Leo imitated his father, but it’s fair to say that they imitate each other. Ben has taken over the guitar, like his son, and will add it to the mix on the August 25 show.
They both made a habit of interviewing fellow jazz musicians, Leo for his “Third Story” podcast and Ben for his long-running NPR programs “Sidran on Record” and “Jazz Alive.” (Sixty of Ben’s taped interviews have been collected in a 24-disc box set titled “Talking Jazz – An Oral History”.)
As he headed to the zoo to meet his daughter, Leo spoke on the phone about his unusual upbringing, writing, recording and touring as a professional musician in high school, turning into a “mini -adult”. His father, who “wanted to have a second chance at childhood, got it by being almost like a kid with me.

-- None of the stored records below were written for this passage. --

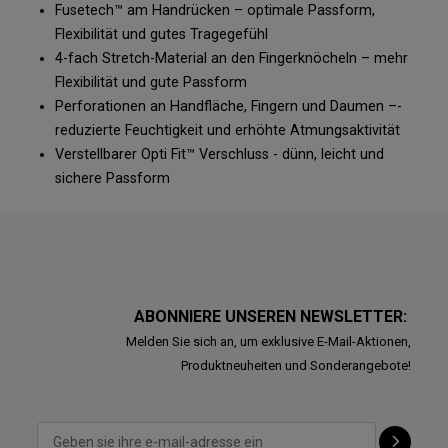
Fusetech™ am Handrücken – optimale Passform,
Flexibilität und gutes Tragegefühl
4-fach Stretch-Material an den Fingerknöcheln – mehr
Flexibilität und gute Passform
Perforationen an Handfläche, Fingern und Daumen –-
reduzierte Feuchtigkeit und erhöhte Atmungsaktivität
Verstellbarer Opti Fit™ Verschluss - dünn, leicht und
sichere Passform
ABONNIERE UNSEREN NEWSLETTER:
Melden Sie sich an, um exklusive E-Mail-Aktionen,
Produktneuheiten und Sonderangebote!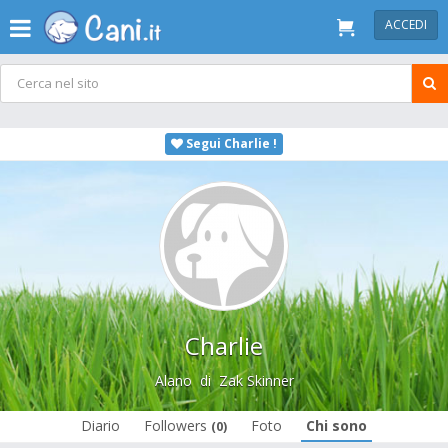
ACCEDI
Segui Charlie !
Charlie
Alano
di
Zak Skinner
Diario
Followers
Foto
Chi sono
(0)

We met in the middle.
In his painful but engaging memoir, “A Life in the Music,” Ben writes of his performance with Leo: “I was no longer the father, no longer the cop or the guy who was supposed to have all the answers. I was just the keyboard guy and he was just the drum guy and it either rocked or it didn’t. Music was the great leveler for us, a way to stand face to face and look each other in the eye.
Although he didn’t write a set list (“I don’t do that”), part of the Atlanta Story Center show will likely involve Ben and Leo interviewing each other and Ben will likely describe his first influences, the hard-bop piano trios of Horace Silver and Bobby Timmons, and above all the ironic and concise writing of Mose Allison.
Ben produced several of Allison’s albums, and Sidran’s unstudied vocals and thick piano lines echo the Allison touch. “He was one of the people who, when I was 16 and 17, saved my life,” Ben said. “I heard one of his records and knew there were places to go and people to see.”
With the pandemic waning, the Sidrans also have places to go. They toured Paris, Madrid and London in May and June, and are happy to be back on the road.
Fans feel the same. “Everyone realized it wasn’t the music they were missing: it was the musicians,” Ben said. “It was the blow and the people, the life. We’re never going to go back to how it was, but, having survived it, music is definitely a healing thing for people.
“An Evening with Ben and Leo Sidran”
7:30 p.m. on August 25; $15 to $50. Atlanta History Center, 130 W. Paces Ferry Road, Atlanta. Sidran’s concert is part of a “Side by Side” series presented by Neranenah in collaboration with the Breman Museum. Also in the series are a screening of the documentary “Live at Mister Kelly’s” (with a score by Neranenah executive director Joe Alterman) August 21 at the Plaza Theater; and a “Musical Shabbat” at the Margaret Mitchell House, with the Hello, Goodbye & Peace Ensemble on August 26.